Set down word for word the passage of the commentary on the Trump surveillance claims that begins at the words "Well, well. What" and stops after the words "Drives me nuts.".

▸ SELECTED TEXT
--

Well, well. What a smooth answer. Only a judge can issue a surveillance warrant. But you knew that, didn’t you Kevin?
Why aren’t we making all those outraged liberals eat their words? They had painted Donald Trump as a lunatic, crazy, a guy wearing a tinfoil hat. He thinks they were tapping his wires, they snickered. Well, guess what? They were. So, he used the wrong word. The gist was right on. In our upside-down world you can attack someone for telling the truth and there is no consequence. Drives me nuts.
Lewis’s statement is misleading on its face. It’s the FISA court that permits the surveillance. It’s the Justice Department that asks the court to do it. The idea that LIAR Obama was somehow above the conspiracy against Donald Trump is hogwash. He has done much worse. Many believed Obama’s intelligence agencies listened in, and, in fact, recorded a phone call of Congressman Dennis Kucinich because he had the temerity to stand against Hillary’s failed war in Libya. So why would he have any compunction to listening in on Hillary’s opponent? To say Obama didn’t condone or instruct his Justice Department to petition the court for permission means either Lewis doesn’t know what he’s talking about, or he’s lying. Guess which one I think it is?

--

▸ EXTRACTED RECORDS

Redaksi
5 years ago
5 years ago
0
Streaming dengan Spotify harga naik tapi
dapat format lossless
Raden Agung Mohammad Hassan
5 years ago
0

--

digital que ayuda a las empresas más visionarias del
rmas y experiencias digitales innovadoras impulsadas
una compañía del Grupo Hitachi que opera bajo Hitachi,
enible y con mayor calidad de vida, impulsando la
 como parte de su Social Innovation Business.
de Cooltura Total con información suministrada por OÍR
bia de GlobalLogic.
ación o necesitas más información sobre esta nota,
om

--

▸ RESPONSE BELOW
Well, well. What a smooth answer. Only a judge can issue a surveillance warrant. But you knew that, didn’t you Kevin?
Why aren’t we making all those outraged liberals eat their words? They had painted Donald Trump as a lunatic, crazy, a guy wearing a tinfoil hat. He thinks they were tapping his wires, they snickered. Well, guess what? They were. So, he used the wrong word. The gist was right on. In our upside-down world you can attack someone for telling the truth and there is no consequence. Drives me nuts.